┌──

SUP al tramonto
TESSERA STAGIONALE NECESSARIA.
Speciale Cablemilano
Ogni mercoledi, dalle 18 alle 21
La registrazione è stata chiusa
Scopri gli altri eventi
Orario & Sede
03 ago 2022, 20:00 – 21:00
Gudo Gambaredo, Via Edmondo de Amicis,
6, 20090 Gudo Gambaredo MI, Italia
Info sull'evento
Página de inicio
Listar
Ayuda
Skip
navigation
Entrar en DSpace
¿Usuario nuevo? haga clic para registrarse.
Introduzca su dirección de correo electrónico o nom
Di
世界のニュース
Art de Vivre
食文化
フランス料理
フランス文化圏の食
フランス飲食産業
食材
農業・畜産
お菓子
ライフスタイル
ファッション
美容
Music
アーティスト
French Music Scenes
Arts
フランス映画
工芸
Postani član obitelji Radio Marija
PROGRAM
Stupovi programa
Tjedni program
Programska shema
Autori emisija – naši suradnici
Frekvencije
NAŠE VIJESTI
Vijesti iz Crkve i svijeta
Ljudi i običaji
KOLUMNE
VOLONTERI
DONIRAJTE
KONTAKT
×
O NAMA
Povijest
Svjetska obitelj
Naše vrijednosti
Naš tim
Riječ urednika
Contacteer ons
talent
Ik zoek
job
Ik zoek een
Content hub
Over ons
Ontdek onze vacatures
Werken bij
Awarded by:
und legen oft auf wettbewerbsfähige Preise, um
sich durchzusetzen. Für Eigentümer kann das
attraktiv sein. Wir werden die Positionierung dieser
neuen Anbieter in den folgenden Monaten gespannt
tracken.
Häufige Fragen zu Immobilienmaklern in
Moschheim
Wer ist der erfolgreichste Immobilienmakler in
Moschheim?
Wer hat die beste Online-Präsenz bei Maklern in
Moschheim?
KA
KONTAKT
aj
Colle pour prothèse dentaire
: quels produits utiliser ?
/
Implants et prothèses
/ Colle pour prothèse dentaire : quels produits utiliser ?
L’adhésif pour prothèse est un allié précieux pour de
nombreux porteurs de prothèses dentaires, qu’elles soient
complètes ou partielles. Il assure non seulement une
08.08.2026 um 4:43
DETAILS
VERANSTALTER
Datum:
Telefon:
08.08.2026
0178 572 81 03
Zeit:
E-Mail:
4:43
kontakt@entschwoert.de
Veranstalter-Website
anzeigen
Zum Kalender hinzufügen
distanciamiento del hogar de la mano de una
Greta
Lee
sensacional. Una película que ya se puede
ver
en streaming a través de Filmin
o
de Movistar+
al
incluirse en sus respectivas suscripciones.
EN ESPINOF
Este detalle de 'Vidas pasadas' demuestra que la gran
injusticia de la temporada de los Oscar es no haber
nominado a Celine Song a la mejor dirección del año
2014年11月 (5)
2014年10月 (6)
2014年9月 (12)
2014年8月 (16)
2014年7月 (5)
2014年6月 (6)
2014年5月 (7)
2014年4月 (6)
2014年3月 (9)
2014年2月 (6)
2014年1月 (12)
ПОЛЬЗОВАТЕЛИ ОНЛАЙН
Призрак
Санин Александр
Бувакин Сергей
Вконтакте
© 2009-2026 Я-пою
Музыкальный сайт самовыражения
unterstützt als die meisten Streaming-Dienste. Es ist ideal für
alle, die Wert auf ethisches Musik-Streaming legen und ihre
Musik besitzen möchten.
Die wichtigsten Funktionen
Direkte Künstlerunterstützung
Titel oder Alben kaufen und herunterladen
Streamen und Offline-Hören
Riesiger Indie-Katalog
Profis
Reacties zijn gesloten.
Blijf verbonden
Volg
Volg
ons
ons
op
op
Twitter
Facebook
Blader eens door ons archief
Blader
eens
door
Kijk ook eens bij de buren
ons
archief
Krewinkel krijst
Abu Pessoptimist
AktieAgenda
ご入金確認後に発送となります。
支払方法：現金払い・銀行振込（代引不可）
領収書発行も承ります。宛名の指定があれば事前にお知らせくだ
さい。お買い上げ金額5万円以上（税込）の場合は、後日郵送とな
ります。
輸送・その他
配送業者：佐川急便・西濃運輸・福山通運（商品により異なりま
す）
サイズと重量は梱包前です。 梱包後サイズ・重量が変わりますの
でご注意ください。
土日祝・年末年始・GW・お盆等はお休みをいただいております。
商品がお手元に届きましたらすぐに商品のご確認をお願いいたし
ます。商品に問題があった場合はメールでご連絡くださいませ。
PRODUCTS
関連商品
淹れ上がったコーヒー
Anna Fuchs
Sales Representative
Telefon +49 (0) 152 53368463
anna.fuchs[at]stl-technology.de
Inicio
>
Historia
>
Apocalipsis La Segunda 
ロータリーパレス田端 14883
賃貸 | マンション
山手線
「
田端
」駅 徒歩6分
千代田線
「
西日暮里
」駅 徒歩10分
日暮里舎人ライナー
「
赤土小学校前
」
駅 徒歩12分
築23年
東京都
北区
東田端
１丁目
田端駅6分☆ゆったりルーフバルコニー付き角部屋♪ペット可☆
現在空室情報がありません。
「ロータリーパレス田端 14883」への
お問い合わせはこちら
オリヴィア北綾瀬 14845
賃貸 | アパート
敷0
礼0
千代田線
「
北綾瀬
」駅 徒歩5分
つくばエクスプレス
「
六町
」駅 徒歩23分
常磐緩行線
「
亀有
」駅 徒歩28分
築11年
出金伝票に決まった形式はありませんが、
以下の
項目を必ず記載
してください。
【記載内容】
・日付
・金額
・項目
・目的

└──

Reproduce every line of text from the records above, without changing any of them.

SUP al tramonto
TESSERA STAGIONALE NECESSARIA.
Speciale Cablemilano
Ogni mercoledi, dalle 18 alle 21
La registrazione è stata chiusa
Scopri gli altri eventi
Orario & Sede
03 ago 2022, 20:00 – 21:00
Gudo Gambaredo, Via Edmondo de Amicis,
6, 20090 Gudo Gambaredo MI, Italia
Info sull'evento
Página de inicio
Listar
Ayuda
Skip
navigation
Entrar en DSpace
¿Usuario nuevo? haga clic para registrarse.
Introduzca su dirección de correo electrónico o nom
Di
世界のニュース
Art de Vivre
食文化
フランス料理
フランス文化圏の食
フランス飲食産業
食材
農業・畜産
お菓子
ライフスタイル
ファッション
美容
Music
アーティスト
French Music Scenes
Arts
フランス映画
工芸
Postani član obitelji Radio Marija
PROGRAM
Stupovi programa
Tjedni program
Programska shema
Autori emisija – naši suradnici
Frekvencije
NAŠE VIJESTI
Vijesti iz Crkve i svijeta
Ljudi i običaji
KOLUMNE
VOLONTERI
DONIRAJTE
KONTAKT
×
O NAMA
Povijest
Svjetska obitelj
Naše vrijednosti
Naš tim
Riječ urednika
Contacteer ons
talent
Ik zoek
job
Ik zoek een
Content hub
Over ons
Ontdek onze vacatures
Werken bij
Awarded by:
und legen oft auf wettbewerbsfähige Preise, um
sich durchzusetzen. Für Eigentümer kann das
attraktiv sein. Wir werden die Positionierung dieser
neuen Anbieter in den folgenden Monaten gespannt
tracken.
Häufige Fragen zu Immobilienmaklern in
Moschheim
Wer ist der erfolgreichste Immobilienmakler in
Moschheim?
Wer hat die beste Online-Präsenz bei Maklern in
Moschheim?
KA
KONTAKT
aj
Colle pour prothèse dentaire
: quels produits utiliser ?
/
Implants et prothèses
/ Colle pour prothèse dentaire : quels produits utiliser ?
L’adhésif pour prothèse est un allié précieux pour de
nombreux porteurs de prothèses dentaires, qu’elles soient
complètes ou partielles. Il assure non seulement une
08.08.2026 um 4:43
DETAILS
VERANSTALTER
Datum:
Telefon:
08.08.2026
0178 572 81 03
Zeit:
E-Mail:
4:43
kontakt@entschwoert.de
Veranstalter-Website
anzeigen
Zum Kalender hinzufügen
distanciamiento del hogar de la mano de una
Greta
Lee
sensacional. Una película que ya se puede
ver
en streaming a través de Filmin
o
de Movistar+
al
incluirse en sus respectivas suscripciones.
EN ESPINOF
Este detalle de 'Vidas pasadas' demuestra que la gran
injusticia de la temporada de los Oscar es no haber
nominado a Celine Song a la mejor dirección del año
2014年11月 (5)
2014年10月 (6)
2014年9月 (12)
2014年8月 (16)
2014年7月 (5)
2014年6月 (6)
2014年5月 (7)
2014年4月 (6)
2014年3月 (9)
2014年2月 (6)
2014年1月 (12)
ПОЛЬЗОВАТЕЛИ ОНЛАЙН
Призрак
Санин Александр
Бувакин Сергей
Вконтакте
© 2009-2026 Я-пою
Музыкальный сайт самовыражения
unterstützt als die meisten Streaming-Dienste. Es ist ideal für
alle, die Wert auf ethisches Musik-Streaming legen und ihre
Musik besitzen möchten.
Die wichtigsten Funktionen
Direkte Künstlerunterstützung
Titel oder Alben kaufen und herunterladen
Streamen und Offline-Hören
Riesiger Indie-Katalog
Profis
Reacties zijn gesloten.
Blijf verbonden
Volg
Volg
ons
ons
op
op
Twitter
Facebook
Blader eens door ons archief
Blader
eens
door
Kijk ook eens bij de buren
ons
archief
Krewinkel krijst
Abu Pessoptimist
AktieAgenda
ご入金確認後に発送となります。
支払方法：現金払い・銀行振込（代引不可）
領収書発行も承ります。宛名の指定があれば事前にお知らせくだ
さい。お買い上げ金額5万円以上（税込）の場合は、後日郵送とな
ります。
輸送・その他
配送業者：佐川急便・西濃運輸・福山通運（商品により異なりま
す）
サイズと重量は梱包前です。 梱包後サイズ・重量が変わりますの
でご注意ください。
土日祝・年末年始・GW・お盆等はお休みをいただいております。
商品がお手元に届きましたらすぐに商品のご確認をお願いいたし
ます。商品に問題があった場合はメールでご連絡くださいませ。
PRODUCTS
関連商品
淹れ上がったコーヒー
Anna Fuchs
Sales Representative
Telefon +49 (0) 152 53368463
anna.fuchs[at]stl-technology.de
Inicio
>
Historia
>
Apocalipsis La Segunda 
ロータリーパレス田端 14883
賃貸 | マンション
山手線
「
田端
」駅 徒歩6分
千代田線
「
西日暮里
」駅 徒歩10分
日暮里舎人ライナー
「
赤土小学校前
」
駅 徒歩12分
築23年
東京都
北区
東田端
１丁目
田端駅6分☆ゆったりルーフバルコニー付き角部屋♪ペット可☆
現在空室情報がありません。
「ロータリーパレス田端 14883」への
お問い合わせはこちら
オリヴィア北綾瀬 14845
賃貸 | アパート
敷0
礼0
千代田線
「
北綾瀬
」駅 徒歩5分
つくばエクスプレス
「
六町
」駅 徒歩23分
常磐緩行線
「
亀有
」駅 徒歩28分
築11年
出金伝票に決まった形式はありませんが、
以下の
項目を必ず記載
してください。
【記載内容】
・日付
・金額
・項目
・目的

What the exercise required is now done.